Facebook experimented with separating personal and business news feeds on their platform and failed miserably. People have had enough with fake news on Facebook and other social media channels while publishers are trying every trick in the books to attract more readers, which in return is turning Facebook users ‘off’ the platform.
Misread Signals
Experimenting with News Feeds Was Not Justified
Websites Experience Drastic Decrease in Facebook Traffic
Source: Statista
One would argue that the experiment was conducted only in relatively small countries like Sri Lanka, Guatemala, Bolivia, Cambodia, Serbia and Slovakia. It was an optional choice for Facebook users in the United States. We will not dig into some ethical questions about validating a business idea using your own social networking platform.

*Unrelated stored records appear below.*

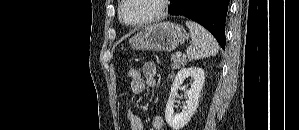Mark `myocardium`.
<instances>
[{
  "label": "myocardium",
  "mask_w": 299,
  "mask_h": 130,
  "mask_svg": "<svg viewBox=\"0 0 299 130\" xmlns=\"http://www.w3.org/2000/svg\"><path fill=\"white\" fill-rule=\"evenodd\" d=\"M132 1H134V0H122L120 2L119 8H118V16H119L120 22L129 27H139V26L153 23V22L161 19L166 14L169 3H170L169 0H154L157 2V5H158V8L155 13H153L152 15H150L146 18L135 21V22H127L123 18V9L127 4H129Z\"/></svg>",
  "instance_id": "1"
}]
</instances>
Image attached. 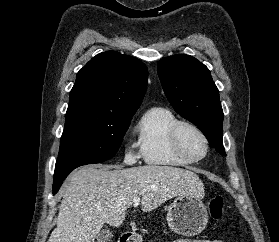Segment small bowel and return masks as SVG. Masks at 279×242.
Returning a JSON list of instances; mask_svg holds the SVG:
<instances>
[{"label": "small bowel", "instance_id": "c3829d8e", "mask_svg": "<svg viewBox=\"0 0 279 242\" xmlns=\"http://www.w3.org/2000/svg\"><path fill=\"white\" fill-rule=\"evenodd\" d=\"M173 242H227L224 239H213V240H188V239H181L176 240Z\"/></svg>", "mask_w": 279, "mask_h": 242}]
</instances>
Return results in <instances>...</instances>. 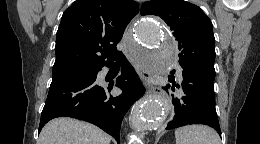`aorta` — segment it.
I'll use <instances>...</instances> for the list:
<instances>
[{"label":"aorta","mask_w":260,"mask_h":144,"mask_svg":"<svg viewBox=\"0 0 260 144\" xmlns=\"http://www.w3.org/2000/svg\"><path fill=\"white\" fill-rule=\"evenodd\" d=\"M135 33L140 46L133 50L138 60L146 67L166 69L167 61L175 50L173 38L162 31L156 19L150 17H144L137 23ZM167 108L168 103L159 98L146 97L138 101L132 109V127L143 132L162 126Z\"/></svg>","instance_id":"762f6f07"}]
</instances>
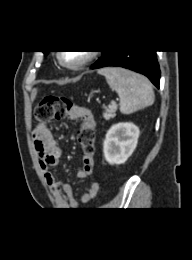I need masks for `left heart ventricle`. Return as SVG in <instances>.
<instances>
[{
    "mask_svg": "<svg viewBox=\"0 0 192 260\" xmlns=\"http://www.w3.org/2000/svg\"><path fill=\"white\" fill-rule=\"evenodd\" d=\"M85 56L83 51H67L63 52L64 60L68 63H76Z\"/></svg>",
    "mask_w": 192,
    "mask_h": 260,
    "instance_id": "left-heart-ventricle-1",
    "label": "left heart ventricle"
}]
</instances>
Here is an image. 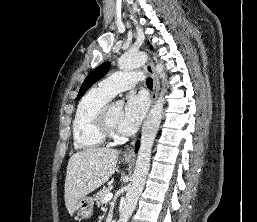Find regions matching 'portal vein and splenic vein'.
I'll use <instances>...</instances> for the list:
<instances>
[{"label": "portal vein and splenic vein", "instance_id": "18ae733b", "mask_svg": "<svg viewBox=\"0 0 257 222\" xmlns=\"http://www.w3.org/2000/svg\"><path fill=\"white\" fill-rule=\"evenodd\" d=\"M113 194L112 193H108L105 197H104V202H108L112 199Z\"/></svg>", "mask_w": 257, "mask_h": 222}]
</instances>
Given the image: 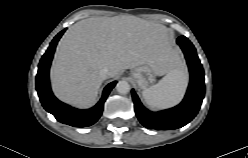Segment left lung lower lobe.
<instances>
[{
	"label": "left lung lower lobe",
	"mask_w": 248,
	"mask_h": 158,
	"mask_svg": "<svg viewBox=\"0 0 248 158\" xmlns=\"http://www.w3.org/2000/svg\"><path fill=\"white\" fill-rule=\"evenodd\" d=\"M177 43L184 52L189 67L190 83L187 93L178 106L160 112H151L142 105L132 90L136 115L140 123L146 128L156 130L180 128L189 123L200 109L205 93L202 65L196 54V49L185 36H180Z\"/></svg>",
	"instance_id": "0a47b994"
}]
</instances>
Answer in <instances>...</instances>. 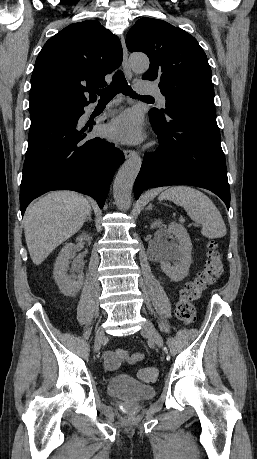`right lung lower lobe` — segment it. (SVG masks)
Here are the masks:
<instances>
[{
  "label": "right lung lower lobe",
  "mask_w": 257,
  "mask_h": 459,
  "mask_svg": "<svg viewBox=\"0 0 257 459\" xmlns=\"http://www.w3.org/2000/svg\"><path fill=\"white\" fill-rule=\"evenodd\" d=\"M84 106L30 114L20 189L22 215L33 199L51 190L78 191L96 199L100 208L104 206L124 155L112 143L90 138L93 125L79 127Z\"/></svg>",
  "instance_id": "obj_1"
}]
</instances>
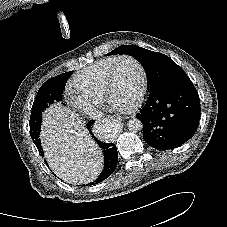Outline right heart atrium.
Returning a JSON list of instances; mask_svg holds the SVG:
<instances>
[{"mask_svg": "<svg viewBox=\"0 0 227 227\" xmlns=\"http://www.w3.org/2000/svg\"><path fill=\"white\" fill-rule=\"evenodd\" d=\"M68 101L73 107L84 113H91L99 105V101L81 95L79 93L69 95Z\"/></svg>", "mask_w": 227, "mask_h": 227, "instance_id": "d8ad5b80", "label": "right heart atrium"}]
</instances>
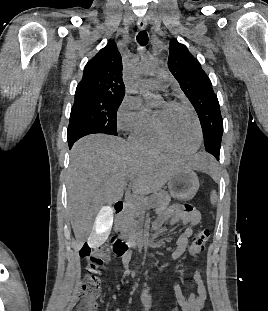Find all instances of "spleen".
I'll return each mask as SVG.
<instances>
[{
	"instance_id": "3e777b00",
	"label": "spleen",
	"mask_w": 268,
	"mask_h": 311,
	"mask_svg": "<svg viewBox=\"0 0 268 311\" xmlns=\"http://www.w3.org/2000/svg\"><path fill=\"white\" fill-rule=\"evenodd\" d=\"M210 201H211V204H213V205H215L217 203V201H218V197H217V194H216L215 190L211 191Z\"/></svg>"
}]
</instances>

But Facebook’s experiment involved also a new business approach where the platform gives priority to pages that spend money on advertising, further encouraging the spread of news stories and brand messages designed with the sole purpose to sell. Which is what users are tired of.
Lessons from Facebook’s News Feed Test
There is no debate whether Facebook playing with their news feed was a failure or not. Lessons from the failed experimentation are more important.
- Lesson number one, you cannot force businesses to pay extra for a service when other companies provide similar service – even if you are de facto monopoly. The average business user will prefer another platform to yours.
- Lesson number two, you cannot deny users access to meaningful company news and brand messages.
- Lesson number three, you cannot fight fake news as well as aggressive sales messages on your social platform by providing separate news feeds with limited capabilities.
Overall, experimenting with a largely paid version of a Facebook feed for news by businesses and content publishers was a bad and counter-productive idea from the very beginning.
Every media-monitoring expert will tell you that even small brands want their meaningful content to compete on equal terms with content by large brands. Additionally, users are fed up with the unbearable quantity of sponsored content. So, it was a completely unreasonable move that had no valid grounds from business or user experience point of view.